April 1886: An item in The Call reports that "Wallace McCreary, an old-time opera singer, allowed his feelings to overcome him about 8 o'clock yesterday morning and took a tumble from a second-story window in the rear of the building occupied by Sam Sample's saloon, on Kearney street. McCreary landed on the stone pavement of Clara lane and sustained a severe contusion on the back of his bead, but nothing of a serious nature."
January 1887: A man who absconded with another's five-gallon can of gasoline is apprehended in the alley and positively identified as "Smoothy, the cocaine fiend." The same month, one Clara Mason of Clara Lane is admitted to the hospital for "an overdose of strychnine self-administered."
Cocaine fiends, falling bodies, and stabbings: Just another day in Clara Lane David Rumsey Map Collection
April 1887: Sixteen-year-old George Murphy survives being shot at after a quarrel with some men leaving the Fern Leaf Saloon.

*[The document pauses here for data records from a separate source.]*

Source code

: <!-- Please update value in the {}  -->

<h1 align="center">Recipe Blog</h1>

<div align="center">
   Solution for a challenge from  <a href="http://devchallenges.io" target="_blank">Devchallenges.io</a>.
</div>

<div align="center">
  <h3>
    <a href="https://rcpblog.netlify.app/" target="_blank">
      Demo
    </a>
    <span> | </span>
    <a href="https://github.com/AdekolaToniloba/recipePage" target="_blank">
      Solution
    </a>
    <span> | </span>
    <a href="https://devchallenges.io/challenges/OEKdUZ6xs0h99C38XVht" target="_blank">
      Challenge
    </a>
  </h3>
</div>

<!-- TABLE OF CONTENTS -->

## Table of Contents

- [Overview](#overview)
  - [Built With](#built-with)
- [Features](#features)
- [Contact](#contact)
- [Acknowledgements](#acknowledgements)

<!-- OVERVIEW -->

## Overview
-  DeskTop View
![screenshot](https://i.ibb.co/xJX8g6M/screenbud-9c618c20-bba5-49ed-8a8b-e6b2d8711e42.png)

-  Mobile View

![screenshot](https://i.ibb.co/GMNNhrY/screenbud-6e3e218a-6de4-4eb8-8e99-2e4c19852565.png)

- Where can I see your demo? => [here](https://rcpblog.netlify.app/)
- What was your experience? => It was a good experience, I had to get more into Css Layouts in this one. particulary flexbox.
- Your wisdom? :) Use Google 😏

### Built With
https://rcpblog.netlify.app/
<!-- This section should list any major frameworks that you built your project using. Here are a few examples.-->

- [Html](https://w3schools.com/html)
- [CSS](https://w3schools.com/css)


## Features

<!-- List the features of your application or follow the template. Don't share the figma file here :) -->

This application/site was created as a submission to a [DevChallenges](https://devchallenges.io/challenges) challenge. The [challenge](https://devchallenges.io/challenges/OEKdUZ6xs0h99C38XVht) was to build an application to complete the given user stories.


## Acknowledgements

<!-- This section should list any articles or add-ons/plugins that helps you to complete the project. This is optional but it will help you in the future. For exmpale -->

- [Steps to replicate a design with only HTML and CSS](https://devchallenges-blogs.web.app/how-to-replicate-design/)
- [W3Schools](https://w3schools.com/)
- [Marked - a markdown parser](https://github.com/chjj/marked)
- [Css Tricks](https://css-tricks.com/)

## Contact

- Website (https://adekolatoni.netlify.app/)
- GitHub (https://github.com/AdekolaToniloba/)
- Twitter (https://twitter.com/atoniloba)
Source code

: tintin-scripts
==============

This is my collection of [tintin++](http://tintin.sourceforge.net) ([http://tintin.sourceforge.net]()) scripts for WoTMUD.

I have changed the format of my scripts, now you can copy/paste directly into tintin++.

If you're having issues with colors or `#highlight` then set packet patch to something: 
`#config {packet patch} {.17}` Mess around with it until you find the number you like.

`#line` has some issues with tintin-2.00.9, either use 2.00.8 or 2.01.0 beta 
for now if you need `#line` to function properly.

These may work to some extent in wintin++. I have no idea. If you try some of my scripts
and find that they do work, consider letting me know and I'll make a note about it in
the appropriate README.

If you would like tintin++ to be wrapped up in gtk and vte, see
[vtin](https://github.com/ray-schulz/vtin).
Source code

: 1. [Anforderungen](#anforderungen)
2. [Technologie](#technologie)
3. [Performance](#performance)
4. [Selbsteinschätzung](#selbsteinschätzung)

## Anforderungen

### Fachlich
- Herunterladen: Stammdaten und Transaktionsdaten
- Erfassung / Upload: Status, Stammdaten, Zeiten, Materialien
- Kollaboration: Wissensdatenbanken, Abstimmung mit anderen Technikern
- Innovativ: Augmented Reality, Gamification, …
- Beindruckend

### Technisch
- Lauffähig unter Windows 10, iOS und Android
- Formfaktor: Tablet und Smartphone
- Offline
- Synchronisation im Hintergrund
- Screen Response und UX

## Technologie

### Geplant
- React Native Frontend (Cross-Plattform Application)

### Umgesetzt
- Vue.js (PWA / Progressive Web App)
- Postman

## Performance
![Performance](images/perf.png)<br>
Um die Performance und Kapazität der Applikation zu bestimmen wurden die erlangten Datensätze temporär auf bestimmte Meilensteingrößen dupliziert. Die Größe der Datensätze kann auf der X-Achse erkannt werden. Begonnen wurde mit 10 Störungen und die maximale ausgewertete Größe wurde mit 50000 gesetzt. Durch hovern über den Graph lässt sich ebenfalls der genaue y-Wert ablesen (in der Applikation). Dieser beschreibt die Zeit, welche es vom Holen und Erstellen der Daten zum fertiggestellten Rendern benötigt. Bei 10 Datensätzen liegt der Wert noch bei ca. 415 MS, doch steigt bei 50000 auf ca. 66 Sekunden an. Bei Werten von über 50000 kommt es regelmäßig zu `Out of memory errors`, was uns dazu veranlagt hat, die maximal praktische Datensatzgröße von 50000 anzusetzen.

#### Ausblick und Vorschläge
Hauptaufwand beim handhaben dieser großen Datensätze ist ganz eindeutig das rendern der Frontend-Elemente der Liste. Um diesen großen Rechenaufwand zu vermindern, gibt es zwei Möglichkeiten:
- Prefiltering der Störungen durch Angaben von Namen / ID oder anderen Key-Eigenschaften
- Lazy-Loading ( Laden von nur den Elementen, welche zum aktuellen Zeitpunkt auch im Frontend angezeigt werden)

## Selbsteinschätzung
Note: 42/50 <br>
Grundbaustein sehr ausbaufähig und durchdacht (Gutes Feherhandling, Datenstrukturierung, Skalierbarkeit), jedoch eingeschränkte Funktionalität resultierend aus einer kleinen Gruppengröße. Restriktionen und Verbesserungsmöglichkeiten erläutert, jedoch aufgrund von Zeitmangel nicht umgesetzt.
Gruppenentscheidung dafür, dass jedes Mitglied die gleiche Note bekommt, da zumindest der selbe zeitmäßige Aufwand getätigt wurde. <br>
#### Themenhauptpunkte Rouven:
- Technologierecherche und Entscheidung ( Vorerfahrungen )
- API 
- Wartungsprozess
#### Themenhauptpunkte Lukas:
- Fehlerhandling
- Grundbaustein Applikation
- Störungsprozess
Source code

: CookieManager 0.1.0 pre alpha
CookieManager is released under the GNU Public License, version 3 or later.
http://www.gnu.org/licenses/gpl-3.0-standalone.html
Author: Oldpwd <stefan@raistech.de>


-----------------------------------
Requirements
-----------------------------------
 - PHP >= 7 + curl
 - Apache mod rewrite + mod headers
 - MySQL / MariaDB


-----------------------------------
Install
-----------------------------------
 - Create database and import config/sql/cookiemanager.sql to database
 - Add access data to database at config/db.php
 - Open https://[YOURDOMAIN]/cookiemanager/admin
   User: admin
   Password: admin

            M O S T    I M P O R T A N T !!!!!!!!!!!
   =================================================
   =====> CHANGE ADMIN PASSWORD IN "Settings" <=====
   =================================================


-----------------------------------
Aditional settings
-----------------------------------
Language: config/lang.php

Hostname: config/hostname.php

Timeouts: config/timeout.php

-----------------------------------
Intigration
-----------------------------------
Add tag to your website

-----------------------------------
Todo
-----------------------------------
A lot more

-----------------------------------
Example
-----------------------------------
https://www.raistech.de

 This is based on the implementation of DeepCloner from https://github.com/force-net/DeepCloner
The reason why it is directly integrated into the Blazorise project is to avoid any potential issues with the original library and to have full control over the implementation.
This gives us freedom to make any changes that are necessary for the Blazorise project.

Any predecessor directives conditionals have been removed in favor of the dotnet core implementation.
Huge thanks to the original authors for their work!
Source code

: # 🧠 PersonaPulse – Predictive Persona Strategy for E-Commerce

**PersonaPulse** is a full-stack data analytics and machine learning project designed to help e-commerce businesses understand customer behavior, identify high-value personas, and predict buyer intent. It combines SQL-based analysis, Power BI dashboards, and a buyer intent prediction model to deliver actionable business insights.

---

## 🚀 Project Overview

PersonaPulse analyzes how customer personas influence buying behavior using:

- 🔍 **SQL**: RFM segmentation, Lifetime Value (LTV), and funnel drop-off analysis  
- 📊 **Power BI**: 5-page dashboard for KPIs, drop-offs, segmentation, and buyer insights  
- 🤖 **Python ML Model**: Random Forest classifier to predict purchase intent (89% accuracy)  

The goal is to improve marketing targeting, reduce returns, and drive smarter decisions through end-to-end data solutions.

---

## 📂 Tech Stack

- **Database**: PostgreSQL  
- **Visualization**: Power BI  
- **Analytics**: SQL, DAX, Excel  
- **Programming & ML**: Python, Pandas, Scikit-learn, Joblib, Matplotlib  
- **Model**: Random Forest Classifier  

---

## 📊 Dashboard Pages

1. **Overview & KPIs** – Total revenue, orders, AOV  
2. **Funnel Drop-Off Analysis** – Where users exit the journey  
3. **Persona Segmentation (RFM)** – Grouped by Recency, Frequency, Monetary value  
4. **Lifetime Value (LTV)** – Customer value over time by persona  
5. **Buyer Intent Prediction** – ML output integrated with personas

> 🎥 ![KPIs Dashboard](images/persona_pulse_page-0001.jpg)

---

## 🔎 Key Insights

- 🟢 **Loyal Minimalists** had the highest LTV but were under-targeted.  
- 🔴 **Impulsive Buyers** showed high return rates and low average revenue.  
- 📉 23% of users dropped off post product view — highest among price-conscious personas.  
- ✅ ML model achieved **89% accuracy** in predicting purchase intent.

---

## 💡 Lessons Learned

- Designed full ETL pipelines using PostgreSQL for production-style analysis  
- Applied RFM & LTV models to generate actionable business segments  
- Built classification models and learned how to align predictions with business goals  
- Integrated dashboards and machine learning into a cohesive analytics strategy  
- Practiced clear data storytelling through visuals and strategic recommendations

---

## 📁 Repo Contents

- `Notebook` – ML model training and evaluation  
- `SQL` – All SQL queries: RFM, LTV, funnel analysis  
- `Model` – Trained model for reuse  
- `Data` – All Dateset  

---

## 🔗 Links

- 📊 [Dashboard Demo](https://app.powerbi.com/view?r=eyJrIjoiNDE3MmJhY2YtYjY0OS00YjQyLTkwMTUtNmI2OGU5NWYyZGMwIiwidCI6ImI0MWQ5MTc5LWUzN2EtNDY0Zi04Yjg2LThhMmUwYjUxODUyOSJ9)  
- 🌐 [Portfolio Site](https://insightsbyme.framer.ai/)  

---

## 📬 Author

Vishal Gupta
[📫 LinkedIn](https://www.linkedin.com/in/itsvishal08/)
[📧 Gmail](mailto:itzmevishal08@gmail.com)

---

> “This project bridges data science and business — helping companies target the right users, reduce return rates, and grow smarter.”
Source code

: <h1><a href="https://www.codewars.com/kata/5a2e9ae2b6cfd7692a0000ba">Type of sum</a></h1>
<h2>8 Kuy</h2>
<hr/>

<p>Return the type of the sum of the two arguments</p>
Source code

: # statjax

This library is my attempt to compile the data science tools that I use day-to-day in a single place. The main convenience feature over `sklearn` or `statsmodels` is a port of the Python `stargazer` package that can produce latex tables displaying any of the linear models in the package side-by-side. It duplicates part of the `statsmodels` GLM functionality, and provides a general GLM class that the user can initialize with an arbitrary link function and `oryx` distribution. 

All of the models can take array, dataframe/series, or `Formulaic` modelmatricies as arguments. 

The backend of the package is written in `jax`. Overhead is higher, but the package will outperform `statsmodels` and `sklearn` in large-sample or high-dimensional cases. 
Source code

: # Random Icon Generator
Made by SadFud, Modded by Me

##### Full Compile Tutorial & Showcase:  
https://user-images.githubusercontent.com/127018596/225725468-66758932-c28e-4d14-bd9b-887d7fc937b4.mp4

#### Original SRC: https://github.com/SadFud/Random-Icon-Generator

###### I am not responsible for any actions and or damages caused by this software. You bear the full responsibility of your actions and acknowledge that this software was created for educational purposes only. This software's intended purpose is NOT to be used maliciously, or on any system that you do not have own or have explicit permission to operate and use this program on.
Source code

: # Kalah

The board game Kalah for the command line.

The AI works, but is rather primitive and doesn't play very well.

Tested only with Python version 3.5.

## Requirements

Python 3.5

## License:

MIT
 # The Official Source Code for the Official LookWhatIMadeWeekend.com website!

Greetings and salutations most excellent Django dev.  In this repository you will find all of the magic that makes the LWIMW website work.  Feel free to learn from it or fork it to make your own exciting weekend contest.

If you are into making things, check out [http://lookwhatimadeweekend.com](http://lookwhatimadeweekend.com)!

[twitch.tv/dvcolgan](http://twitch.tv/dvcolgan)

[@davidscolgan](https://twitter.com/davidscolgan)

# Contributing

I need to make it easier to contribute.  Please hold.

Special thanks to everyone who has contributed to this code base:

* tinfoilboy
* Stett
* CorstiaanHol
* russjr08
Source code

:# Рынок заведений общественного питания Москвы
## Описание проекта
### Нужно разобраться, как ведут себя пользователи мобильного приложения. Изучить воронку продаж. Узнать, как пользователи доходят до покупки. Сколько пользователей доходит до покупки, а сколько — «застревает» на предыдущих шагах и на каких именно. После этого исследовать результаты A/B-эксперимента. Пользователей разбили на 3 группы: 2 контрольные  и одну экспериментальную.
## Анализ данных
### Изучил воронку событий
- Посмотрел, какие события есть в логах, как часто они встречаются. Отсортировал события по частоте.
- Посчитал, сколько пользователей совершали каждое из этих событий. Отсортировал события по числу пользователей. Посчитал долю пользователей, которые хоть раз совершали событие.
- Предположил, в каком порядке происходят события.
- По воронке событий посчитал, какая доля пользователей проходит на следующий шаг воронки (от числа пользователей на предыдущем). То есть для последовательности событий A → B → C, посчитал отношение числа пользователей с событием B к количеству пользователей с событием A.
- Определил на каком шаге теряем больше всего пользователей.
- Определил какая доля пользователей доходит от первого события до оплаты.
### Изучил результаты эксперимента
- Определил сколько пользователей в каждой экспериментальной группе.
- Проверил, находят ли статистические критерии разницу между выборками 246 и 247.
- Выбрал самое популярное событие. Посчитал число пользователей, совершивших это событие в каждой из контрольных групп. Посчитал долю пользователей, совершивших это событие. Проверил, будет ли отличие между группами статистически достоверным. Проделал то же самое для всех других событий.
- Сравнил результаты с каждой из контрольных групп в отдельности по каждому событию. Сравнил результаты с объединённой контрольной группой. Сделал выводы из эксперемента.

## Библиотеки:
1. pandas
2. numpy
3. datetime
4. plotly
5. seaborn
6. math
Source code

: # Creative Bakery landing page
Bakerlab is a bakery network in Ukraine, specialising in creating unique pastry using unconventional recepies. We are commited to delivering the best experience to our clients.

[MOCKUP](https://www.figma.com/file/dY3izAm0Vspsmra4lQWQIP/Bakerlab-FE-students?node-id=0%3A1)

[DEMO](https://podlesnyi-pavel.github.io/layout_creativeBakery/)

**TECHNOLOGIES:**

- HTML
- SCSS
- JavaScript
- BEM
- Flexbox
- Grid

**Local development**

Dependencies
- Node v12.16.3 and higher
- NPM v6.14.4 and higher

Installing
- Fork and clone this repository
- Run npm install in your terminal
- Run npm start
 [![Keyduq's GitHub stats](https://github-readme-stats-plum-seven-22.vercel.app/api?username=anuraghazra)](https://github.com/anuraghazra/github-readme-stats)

The suspect makes his escape down Clara Lane to Sutter Street.
November 1887: The Call briefly recounts the tale of Celso Garcia, a bootblack who said he'd been cut on the nose when "Arvilo Venartiar, a tamale peddler, had entered his house at 6 Clara lane and started in to carve him and his wife Maria up because Venartiar's attentions to Garcia's daughter did not meet the parental approbation."
January 1888: Carrie (Clara?) Mason of Clara Lane is reported to have been hospitalized "suffering from a dose of chloral hydrate." The Call notes, "This is the second time within a few months that the woman has attempted to solve the problem of how much chloral it would take to kill her. Abusive treatment on the part of her husband is stated to be the cause of her attempted suicide."
September 1904: A newspaperman is attacked while walking down Clara Lane late at night. The Call reports: "He was cut over the left eye, across the bridge of the nose and over the right ear. The wounds were apparently inflicted by a dull instrument."
The 1906 earthquake and fire destroyed 490 square blocks of the city, including this stretch of Sutter Street. Gobey's reopened nearby, but was said to be a shadow of its former self. Clara Lane became Claude Lane; Mary Lane is now Mark Lane. Smoothy the coke fiend and trigger-happy football fans have been replaced by 9-to-5ers and shivering tourists. But the MoJo building still has a rear door, possibly in the same spot where the ladies' entrance to Gobey's once welcomed anyone looking for a drink, a date, or a bite of oyster loaf.